Figure 1: lp and lpr react differently when executing a print command.

Managing Print Jobs

Command-line commands also let you enumerate, move, stop, and delete print jobs. Several commands yield similar actions, because the CUPS project adopted many things simply for compatibility.

You can use the commands lpstat and lpq to discover which jobs are currently ready for printing. If you add the -o option, lpstat lists print jobs; if you do not define a specific printer, this command lists jobs from all queues.

The lpq command uses the -a option. If you want to restrict the output to a single printer, add -P<printer> to the command. Figure 2 shows some appropriate queries. The first two commands display jobs for all printers. In the third query, lpq informs you that the printer is not currently ready – but this is not true. The last query shows a queue without content; the printer is ready for jobs.
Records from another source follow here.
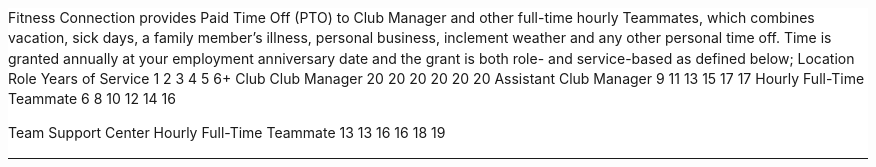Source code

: Fitness Connection provides Paid Time Off (PTO) to Club Manager and other full-time hourly Teammates, which 
combines vacation, sick days, a family member’s illness, personal business, inclement weather and any other 
personal time off. Time is granted annually at your employment anniversary date and the grant is both role- and 
service-based as defined below; 
Location 
Role 
Years of Service 
1 
2 
3 
4 
5 
6+ 
Club 
Club Manager 
20 
20 
20 
20 
20 
20 
Assistant Club Manager 
9 
11 
13 
15 
17 
17 
Hourly Full-Time Teammate 
6 
8 
10 
12 
14 
16 
  
  
  
  
  
  
  
  
Team Support 
Center 
Hourly Full-Time Teammate 
13 
13 
16 
16 
18 
19

---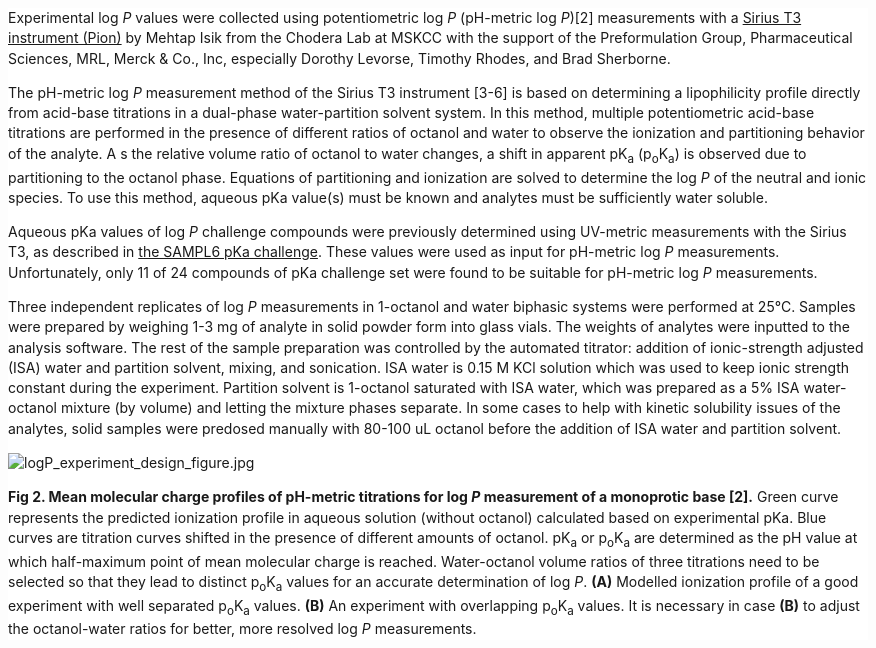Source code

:Experimental log *P* values were collected using potentiometric log *P* (pH-metric log *P*)[2] measurements with a [Sirius T3 instrument (Pion)](http://www.sirius-analytical.com/products/t3) by Mehtap Isik from the Chodera Lab at MSKCC with the support of the Preformulation Group, Pharmaceutical Sciences, MRL, Merck & Co., Inc, especially Dorothy Levorse, Timothy Rhodes, and Brad Sherborne.

The pH-metric log *P* measurement method of the Sirius T3 instrument [3-6] is based on determining a lipophilicity profile directly from acid-base titrations in a dual-phase water-partition solvent system. 
In this method, multiple potentiometric acid-base titrations are performed in the presence of different ratios of octanol and water to observe the ionization and partitioning behavior of the analyte. A
s the relative volume ratio of octanol to water changes, a shift in apparent pK<sub>a</sub> (p<sub>o</sub>K<sub>a</sub>) is observed due to partitioning to the octanol phase. 
Equations of partitioning and ionization are solved to determine the log *P* of the neutral and ionic species. 
To use this method, aqueous pKa value(s) must be known and analytes must be sufficiently water soluble.

Aqueous pKa values of log *P* challenge compounds were previously determined using UV-metric measurements with the Sirius T3, as described in [the SAMPL6 pKa challenge](physical_properties/pKa/). 
These values were used as input for pH-metric log *P* measurements. 
Unfortunately, only 11 of 24 compounds of pKa challenge set were found to be suitable for pH-metric log *P* measurements.

Three independent replicates of log *P* measurements in 1-octanol and water biphasic systems were performed at 25°C. 
Samples were prepared by weighing 1-3 mg of analyte in solid powder form into glass vials. 
The weights of analytes were inputted to the analysis software. 
The rest of the sample preparation was controlled by the automated titrator: addition of ionic-strength adjusted (ISA) water and partition solvent, mixing, and sonication. 
ISA water is 0.15 M KCl solution which was used to keep ionic strength constant during the experiment. 
Partition solvent is 1-octanol saturated with ISA water, which was prepared as a 5% ISA water-octanol mixture (by volume) and letting the mixture phases separate. 
In some cases to help with kinetic solubility issues of the analytes, solid samples were predosed manually with 80-100 uL octanol before the addition of ISA water and partition solvent.

![logP_experiment_design_figure.jpg](images/logP_experiment_design_figure.jpg)

**Fig 2. Mean molecular charge profiles of pH-metric titrations for log *P* measurement of a monoprotic base [2].**
Green curve represents the predicted ionization profile in aqueous solution (without octanol) calculated based on experimental pKa. 
Blue curves are titration curves shifted in the presence of different amounts of octanol. 
pK<sub>a</sub> or p<sub>o</sub>K<sub>a</sub> are determined as the pH value at which half-maximum point of mean molecular charge is reached. 
Water-octanol volume ratios of three titrations need to be selected so that they lead to distinct p<sub>o</sub>K<sub>a</sub> values for an accurate determination of log *P*. 
**(A)** Modelled ionization profile of a good experiment with well separated p<sub>o</sub>K<sub>a</sub> values. 
**(B)** An experiment with overlapping p<sub>o</sub>K<sub>a</sub> values. 
It is necessary in case **(B)** to adjust the octanol-water ratios for better, more resolved log *P* measurements. 
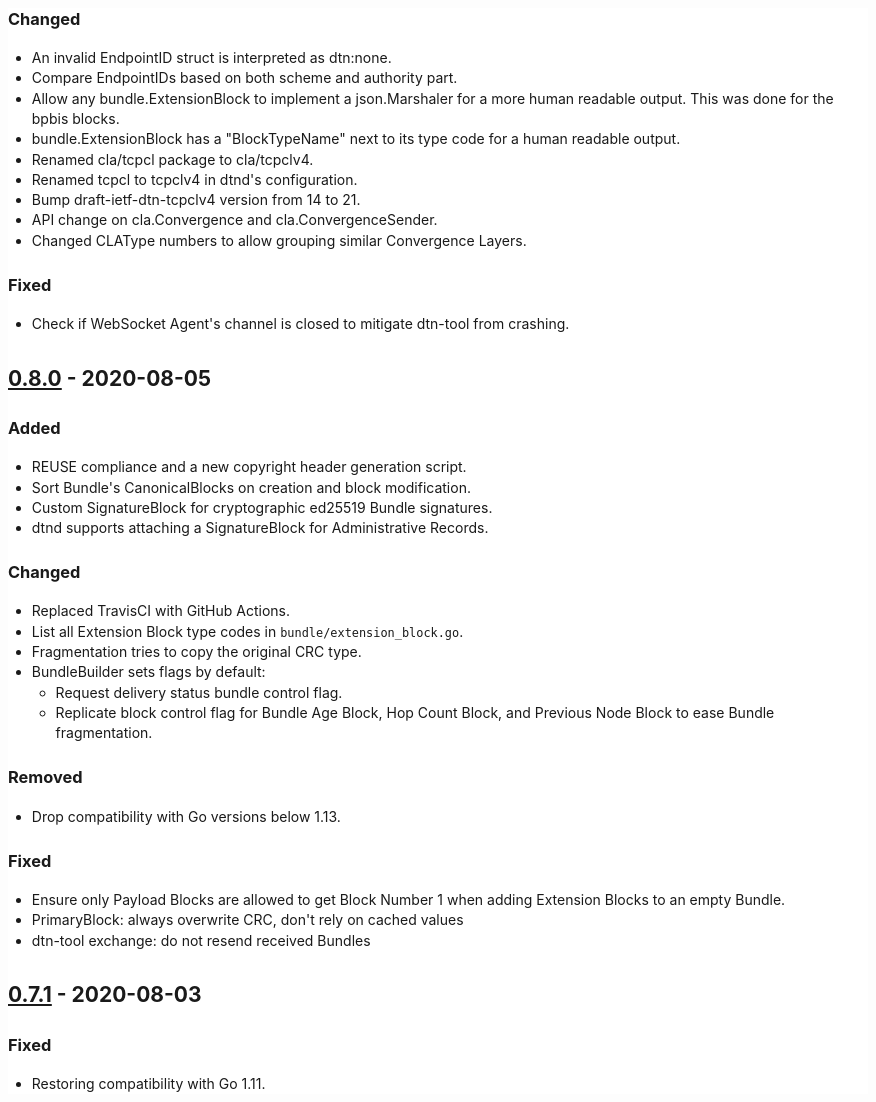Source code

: ### Changed
- An invalid EndpointID struct is interpreted as dtn:none.
- Compare EndpointIDs based on both scheme and authority part.
- Allow any bundle.ExtensionBlock to implement a json.Marshaler for a
  more human readable output. This was done for the bpbis blocks.
- bundle.ExtensionBlock has a "BlockTypeName" next to its type code for
  a human readable output.
- Renamed cla/tcpcl package to cla/tcpclv4.
- Renamed tcpcl to tcpclv4 in dtnd's configuration.
- Bump draft-ietf-dtn-tcpclv4 version from 14 to 21.
- API change on cla.Convergence and cla.ConvergenceSender.
- Changed CLAType numbers to allow grouping similar Convergence Layers.

### Fixed
- Check if WebSocket Agent's channel is closed to mitigate dtn-tool from
  crashing.


## [0.8.0] - 2020-08-05
### Added
- REUSE compliance and a new copyright header generation script.
- Sort Bundle's CanonicalBlocks on creation and block modification.
- Custom SignatureBlock for cryptographic ed25519 Bundle signatures.
- dtnd supports attaching a SignatureBlock for Administrative Records.

### Changed
- Replaced TravisCI with GitHub Actions.
- List all Extension Block type codes in `bundle/extension_block.go`.
- Fragmentation tries to copy the original CRC type.
- BundleBuilder sets flags by default:
    - Request delivery status bundle control flag.
    - Replicate block control flag for Bundle Age Block, Hop Count
      Block, and Previous Node Block to ease Bundle fragmentation.

### Removed
- Drop compatibility with Go versions below 1.13.

### Fixed
- Ensure only Payload Blocks are allowed to get Block Number 1 when
  adding Extension Blocks to an empty Bundle.
- PrimaryBlock: always overwrite CRC, don't rely on cached values
- dtn-tool exchange: do not resend received Bundles


## [0.7.1] - 2020-08-03
### Fixed
- Restoring compatibility with Go 1.11.


[keep-a-changelog]: https://keepachangelog.com/en/1.0.0/
[semantic-versioning]: https://semver.org/spec/v2.0.0.html
[0.1.0]: https://github.com/dtn7/dtn7-go/releases/tag/v0.1.0
[0.1.1]: https://github.com/dtn7/dtn7-go/compare/v0.1.0...v0.1.1
[0.2.0]: https://github.com/dtn7/dtn7-go/compare/v0.1.1...v0.2.0
[0.2.1]: https://github.com/dtn7/dtn7-go/compare/v0.2.0...v0.2.1
[0.3.0]: https://github.com/dtn7/dtn7-go/compare/v0.2.1...v0.3.0
[0.4.0]: https://github.com/dtn7/dtn7-go/compare/v0.3.0...v0.4.0
[0.5.0]: https://github.com/dtn7/dtn7-go/compare/v0.4.0...v0.5.0
[0.5.1]: https://github.com/dtn7/dtn7-go/compare/v0.5.0...v0.5.1
[0.5.2]: https://github.com/dtn7/dtn7-go/compare/v0.5.1...v0.5.2
[0.5.3]: https://github.com/dtn7/dtn7-go/compare/v0.5.2...v0.5.3
[0.5.4]: https://github.com/dtn7/dtn7-go/compare/v0.5.3...v0.5.4
[0.6.0]: https://github.com/dtn7/dtn7-go/compare/v0.5.4...v0.6.0
[0.6.1]: https://github.com/dtn7/dtn7-go/compare/v0.6.0...v0.6.1
[0.7.0]: https://github.com/dtn7/dtn7-go/compare/v0.6.1...v0.7.0
[0.7.1]: https://github.com/dtn7/dtn7-go/compare/v0.7.0...v0.7.1
[0.8.0]: https://github.com/dtn7/dtn7-go/compare/v0.7.1...v0.8.0
[0.9.0]: https://github.com/dtn7/dtn7-go/compare/v0.8.0...v0.9.0
[0.9.1]: https://github.com/dtn7/dtn7-go/compare/v0.9.0...v0.9.1
[Unreleased]: https://github.com/dtn7/dtn7-go/compare/v0.9.1...master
Figure 2: CUPS provides several ways to query print queues.

In any case, you can discover the job numbers of the print jobs, which you might need if you want to move or delete them. If a printer fails and you have a choice of several devices, you can move queued jobs to another device with lpmove (Figure 3):

$ lpmove <jobno> <printer>
Figure 3: If you have multiple printers, the lpmove command lets you move print jobs between printers.

The commands cancel and lprm let you to delete individual print jobs by referring to their job number. If so desired, cancel -a <printer> cancels all jobs that are currently waiting for a printer (Figure 4).

Figure 4: First, individual jobs are removed from the queue for the fs2000 printer using two different tools; cancel removes the remaining jobs in one go.